Pair of 130m cranes, the tallest in UK, are moved into position at DP World container terminal

By | July 9, 2018

They are now the two highest structures in Southampton.

Two new monster cranes trundled very slowly into position at the quayside of the DP World Container terminal last week.

With their booms in the upright position they stand at 130m – just a few metres shorter than the London Eye – and are the tallest in the UK.

For the last three month engineers have been assembling the cranes like two huge Meccano sets.

The 1,500 tonne electric cranes were manoeuvred into position by operators using remote controls.

Their massive booms can reach across a 24-container wide deck.

The cranes also generate their own electricity when the containers they lift off the vessels descend onto the quay. This helps power the cranes with any surplus electricity being sent back to the port electricity grid.

Nick Loader, chief operating officer, DP World UK, said: “With bigger vessels, discharging and loading more boxes on each call we need to invest in our infrastructure and equipment if we want to remain competitive.

“Our customers’ vessels are not only getting bigger but greener and more efficient too.

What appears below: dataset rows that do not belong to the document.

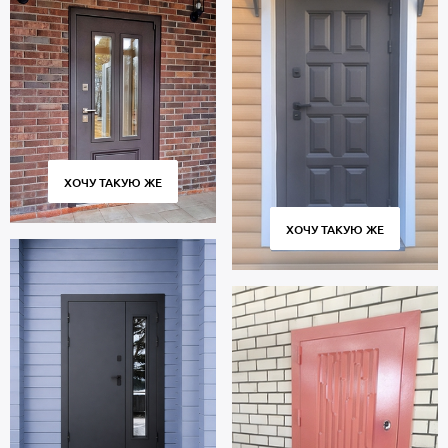
ХОЧУ ТАКУЮ ЖЕ
ХОЧУ ТАКУЮ ЖЕ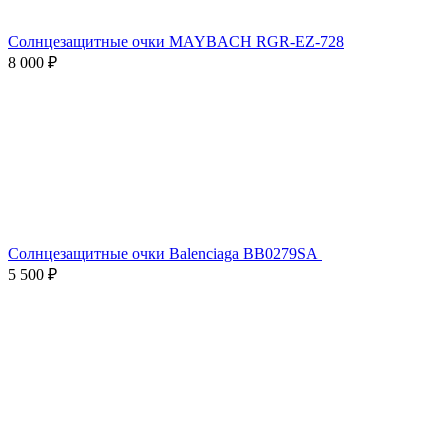
Солнцезащитные очки MAYBACH RGR-EZ-728
8 000 ₽
Солнцезащитные очки Balenciaga BB0279SA
5 500 ₽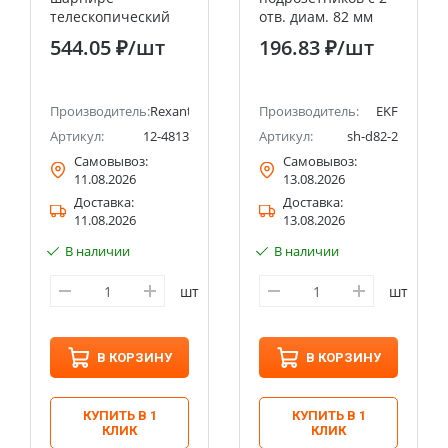
телескопический
отв. диам. 82 мм
280-430мм
EKF Expert
544.05 ₽
/шт
196.83 ₽
/шт
(удержание 450г)
REXANT
Производитель:
Rexant
Производитель:
EKF
Артикул:
12-4813
Артикул:
sh-d82-2
Самовывоз:
Самовывоз:
11.08.2026
13.08.2026
Доставка:
Доставка:
11.08.2026
13.08.2026
В наличии
В наличии
шт
шт
В КОРЗИНУ
В КОРЗИНУ
КУПИТЬ В 1
КУПИТЬ В 1
КЛИК
КЛИК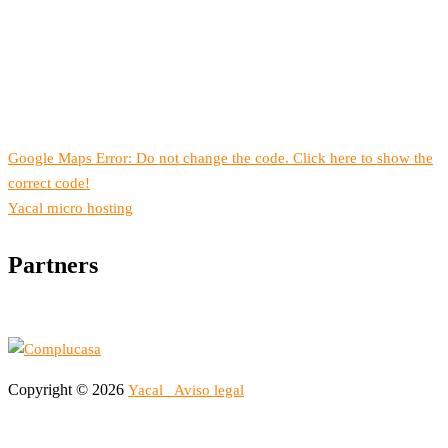
Google Maps Error: Do not change the code. Click here to show the
correct code!
Yacal micro hosting
Partners
Copyright © 2026
Yacal
Aviso legal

The newest container ships to call here have engines that

can be powered by LNG (liquid natural gas) to comply with new international maritime emission standards.”

As container ships are getting bigger there are fewer calls made to the terminal, which is good for the environment, explained Mr Loader.

He said that in 2007 the terminal was receiving around 18 “main calls” a week that figure is around 13 per week now but the DP World are handling more cargo.

Mr Loader said that there would always be a need for smaller cranes to load and unload smaller feeder vessels which go back and forth to ports unable to handle the massive 21st century container ships.

One such monster the CMA CGM Jean Mermoz – capable of carrying 20,954 containers –is scheduled to call on Monday.

She will be the largest vessel to date to call at Southampton and will be discharging and loading almost 5,000 container boxes during her time in the UK.